▼

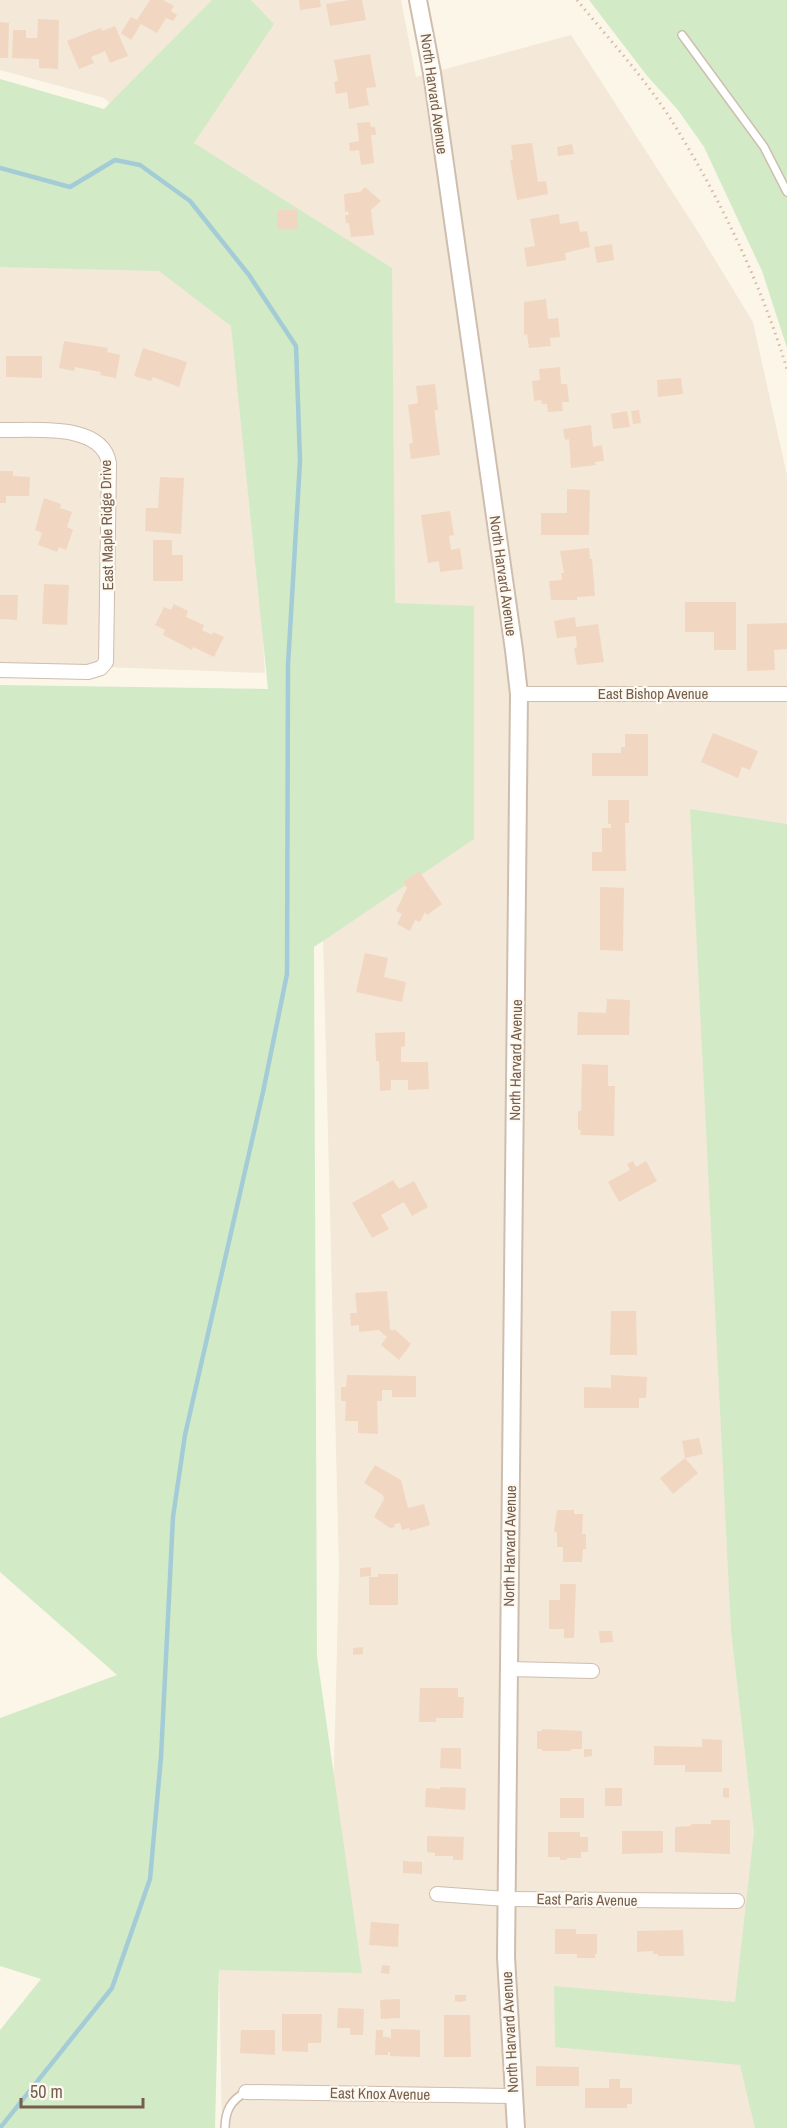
<svg xmlns="http://www.w3.org/2000/svg" width="787" height="2128" font-family="'Archivo Narrow',sans-serif">
<style>
.residential{fill:#f4e8d8}
.green{fill:#d3eac7}
.lines{fill:none;stroke-linecap:round;stroke-linejoin:round}
.stream{stroke:#a4ccd7;stroke-width:4.5}
.building{fill:#f1d7c1}
.service-casing{stroke:#cebeaf;stroke-width:10}
.minor-casing{stroke:#cebeaf;stroke-width:16}
.tertiary-casing{stroke:#cebeaf;stroke-width:20}
.path{stroke:#d6baa4;stroke-width:3;stroke-dasharray:1.5 4.5;stroke-linecap:butt}
.service{stroke:#fff;stroke-width:7}
.minor{stroke:#fff;stroke-width:14}
.tertiary{stroke:#fff;stroke-width:16}
.labels{text-anchor:middle;stroke-width:4.5;stroke-linejoin:round;paint-order:stroke}
.street-label{font-size:15px;fill:#765e4d;stroke:#fef9f0}
</style>
<rect width="100%" height="100%" fill="#fcf6e9"/>
<!-- residential -->
<path class="residential" d="M0 0H401L416 77 571 35 695 227 753 322 787 475 786 2128H222L219 1970 329 1959 339 1569 307 305 227 210 104 98 0 70Z
M0 239 155 255 242 307 265 673 0 663Z"/>
<!-- green -->
<path class="green" d="M212 0H251L274 24 194 143 392 268 395 603 474 606V839L314 947 317 1656 362 1973 219 1970 215 2128H0V2030L41 1979 0 1966V1718L117 1675 0 1572V685L268 689 231 326 159 271 0 267V79L104 109Z
M589 0H787V348L762 271 704 147 678 110 648 77Z
M690 809 787 824V2128H755L740 2065 555 2047 554 1986 735 2002 754 1832 731 1630Z"/>
<g class="lines">
<!-- stream -->
<path class="stream" d="M0 168 70 187 115 160 140 165 190 201 249 275 296 346 300 461 288 665 287 974 263 1092 185 1435 173 1517 161 1757 150 1879 112 1988 0 2128"/>
</g>
<!-- building -->
<path class="building" d="M150 0H163L174 6 171 11 177 15 173 21 166 18 157 33 141 24 131 40 121 33 131 17 137 20Z
M299 0H320L321 7 300 10Z
M350 0H362L366 20 330 26 326 4Z
M38 19 59 20 58 69 39 68V59L12 58 13 30H26V38H37Z
M0 22 9 23 8 58H0Z
M115 26 128 56 110 63 105 51 91 57 94 63 79 69 67 41 87 33 101 28 102 31Z
M370 54 376 87 366 88 369 105 349 109 347 92 336 94 334 82 338 81 334 60Z
M370 122 371 127H375L376 135H371L374 163 361 165 359 150 350 151 349 143 359 141 357 123Z
M532 143 538 182 546 181 548 194 517 200 510 160H513L511 145Z
M572 144 574 154 558 156 557 147Z
M365 187 381 201 371 210 374 235 351 237 349 223H346L345 215H349L348 211 345 212 344 194 360 192Z
M277 210H297L298 229 278 230Z
M559 214 560 224 578 221 580 232 587 231 590 247 565 253 566 260 527 267 524 248 535 246 530 219Z
M612 244 614 260 597 263 594 247Z
M546 299 548 319 558 318 560 337 550 338 551 346 529 348 527 334 524 335V302Z
M64 341 108 348 107 352 120 355 116 378 100 375 101 372 75 367 74 371 59 368Z
M143 348 187 362 179 387 153 377 151 381 134 376Z
M6 356H42V378L6 377Z
M560 367 561 384H567L569 402H562L563 411 548 412 547 404H542L541 400 534 401 532 381 540 380 539 369Z
M681 378 683 394 658 397 657 380Z
M435 384 438 410H435V417L440 455 411 459 409 444 413 443 408 405 418 403 416 386Z
M639 410 641 423 633 424 631 411Z
M627 411 630 427 613 429 611 414Z
M591 425 593 447 602 445 604 461 595 462 596 465 571 468 569 439 565 440 563 429Z
M0 471H13V476L30 477 29 496H6V503H0Z
M160 477 184 478 181 534 145 531 146 508H158Z
M567 489 590 490 589 535H541V513H567Z
M44 498 61 504 60 508 72 512 67 527 73 530 66 550 59 547 57 552 38 545 42 533 35 530Z
M450 511 454 535 449 536 451 550 460 548 463 569 440 572 439 561 428 563 421 515Z
M153 540H172V555H183V581H153Z
M589 548 590 559H592L595 596 577 597V600H551L549 581 562 580 561 573H564L560 551Z
M44 584 69 585 67 625 42 624Z
M0 595H18L17 620 0 619Z
M685 602H736V650H714V632H685Z
M174 604 188 611 186 617 204 625 202 630 212 635 213 632 224 637 214 657 193 647 192 650 163 635 165 630 155 625 164 607 171 610Z
M575 617 576 627 598 624 604 662 577 665 574 648 577 647 576 636 557 638 554 621Z
M787 623V649L774 650 775 670 747 671V624Z
M713 733 758 751 750 770 742 767 738 778 701 762Z
M625 734H648V776H592V753H621V747H625Z
M608 800H629V823H625L626 871H592V852H602V828H611V824H608Z
M419 871 442 904 427 915 425 912 420 922 415 920 410 931 397 924 402 914 396 911 407 888 403 882Z
M600 887 624 888 623 951 600 950Z
M365 953 388 958 384 977 406 982 402 1002 356 992Z
M607 999 630 1000 629 1035H577L578 1012 606 1013Z
M405 1032V1046L401 1047V1062H428L429 1089 408 1090V1080H391V1090L380 1091 379 1061H376L375 1033Z
M582 1064 608 1065V1086H615L614 1136 580 1135 581 1130H578V1111H581Z
M633 1161 636 1167 646 1161 657 1181 619 1202 608 1182 630 1170 627 1164Z
M393 1180 399 1189 414 1181 428 1207 412 1216 404 1202 381 1215 389 1229 372 1238 352 1203Z
M387 1291 390 1329 393 1331 394 1329 411 1344 399 1360 381 1345 387 1337 379 1330 359 1332V1325L351 1326 350 1313H357L355 1293Z
M611 1311H636L637 1355H610Z
M347 1375 416 1376V1397H392V1390H382V1401H377L378 1434 358 1433V1421H345L346 1401H341V1387H346Z
M611 1375 647 1377 646 1398H639V1408H584V1387L611 1388Z
M699 1438 703 1454 685 1458 682 1441Z
M685 1458 698 1473 673 1494 660 1478Z
M375 1465 401 1480 408 1508 424 1504 430 1525 410 1531 409 1528 402 1530 400 1523 394 1524 395 1527 390 1528 374 1517 384 1499 383 1495 364 1483Z
M557 1510H574V1514H583L582 1534H586V1549H583L582 1562H563V1547H557V1532H554Z
M371 1567V1576L360 1577V1568Z
M378 1574H398V1605H369V1577H378Z
M560 1584H576L574 1638H564V1629H549V1600H560Z
M599 1631H612L613 1642 600 1643Z
M363 1647V1654L353 1655V1648Z
M420 1688H458V1697H464L463 1718H436V1722H419Z
M542 1729 582 1731V1749H571V1751H542V1749H537V1731H542Z
M702 1739 722 1740V1772H685V1765H654V1746L702 1747Z
M441 1748H461V1769L440 1768Z
M584 1749H592V1756L584 1757Z
M440 1787 466 1788 465 1810 425 1807 426 1788 440 1789Z
M605 1788H622V1806H605Z
M723 1788H729V1798L723 1797Z
M560 1798H584V1818H560Z
M711 1820H730V1854L675 1852V1827L691 1826V1824H711Z
M622 1831H663V1853L622 1854Z
M548 1832H580V1837H588V1852H581V1858H567V1860H560V1857H548Z
M427 1836 464 1837 463 1860H453V1856H435V1853L427 1852Z
M403 1861 422 1862V1874L403 1873Z
M371 1922 399 1924 398 1947 369 1945Z
M555 1929H576V1934H597V1954H595V1958H577V1954H555Z
M683 1930 684 1956H658V1954H653V1951L637 1952V1931Z
M382 1965 390 1966 389 1974 381 1973Z
M455 1995H466V2001L458 2002 455 2001Z
M400 1999V2018L381 2019 380 2000Z
M338 2008 364 2009 363 2035H350V2028H337Z
M282 2014H322L321 2043H308V2052L282 2051Z
M444 2015H470L471 2057H444Z
M391 2029 420 2030V2057L390 2056V2052H388V2055H375L376 2030H383V2037H389L391 2039Z
M241 2030H275V2055L240 2053Z
M536 2066 579 2067V2086H536Z
M609 2079H620V2088H632V2104H627V2108H585V2088H609Z"/>
<g class="lines">
<!-- service casing -->
<g class="service-casing">
<path id="service" d="M682 35 764 147 787 192
M225 2128C225 2111 231 2100 246 2092"/>
</g>
<!-- minor casing -->
<g class="minor-casing">
<path id="minor" d="M0 430C32 431 102 422 109 463L106 662 101 668 88 672 0 670
M519 694H787
M509 1669 592 1671
M437 1894 506 1899 737 1901
M246 2092 514 2096"/>
</g>
<!-- tertiary casing -->
<g class="tertiary-casing">
<path id="tertiary" d="M418 0 432 73 514 650 519 694 506 1957 516 2128"/>
</g>
<!-- path -->
<path class="path" d="M577 0C608 38 643 76 670 118 719 196 760 281 787 369"/>
<!-- service -->
<use href="#service" class="service"/>
<!-- minor -->
<use href="#minor" class="minor"/>
<!-- tertiary -->
<use href="#tertiary" class="tertiary"/>
</g>
<g class="labels">
<!-- street labels -->
<g class="street-label">
<text transform="translate(434 94) rotate(82)" y="5">North Harvard Avenue</text>
<text transform="translate(107 525) rotate(-91)" y="5">East Maple Ridge Drive</text>
<text transform="translate(503 576) rotate(82)" y="5">North Harvard Avenue</text>
<text x="653" y="699">East Bishop Avenue</text>
<text transform="translate(516 1060) rotate(-89)" y="5">North Harvard Avenue</text>
<text transform="translate(510 1546) rotate(-89)" y="5">North Harvard Avenue</text>
<text transform="translate(587 1900) rotate(1)" y="5">East Paris Avenue</text>
<text transform="translate(510 2032) rotate(-93)" y="5">North Harvard Avenue</text>
<text transform="translate(380 2094) rotate(1)" y="5">East Knox Avenue</text>
</g>
</g>
<!-- scale -->
<path d="M21 2098v9h122v-9" fill="none" stroke="#765e4d" stroke-width="3"/>
<text x="30" y="2098" font-size="18" fill="#765e4d" stroke="#fef9f0" stroke-width="4.5" paint-order="stroke">50 m</text>
</svg>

▲

## [WORK TO BE COMPLETED]
Leave out every line above except those from the line with "M532 143 538" up to and including the line with "M6 356H42V378L6 377Z", and copy those exactly.

## [EXERCISE ANSWER]
M532 143 538 182 546 181 548 194 517 200 510 160H513L511 145Z
M572 144 574 154 558 156 557 147Z
M365 187 381 201 371 210 374 235 351 237 349 223H346L345 215H349L348 211 345 212 344 194 360 192Z
M277 210H297L298 229 278 230Z
M559 214 560 224 578 221 580 232 587 231 590 247 565 253 566 260 527 267 524 248 535 246 530 219Z
M612 244 614 260 597 263 594 247Z
M546 299 548 319 558 318 560 337 550 338 551 346 529 348 527 334 524 335V302Z
M64 341 108 348 107 352 120 355 116 378 100 375 101 372 75 367 74 371 59 368Z
M143 348 187 362 179 387 153 377 151 381 134 376Z
M6 356H42V378L6 377Z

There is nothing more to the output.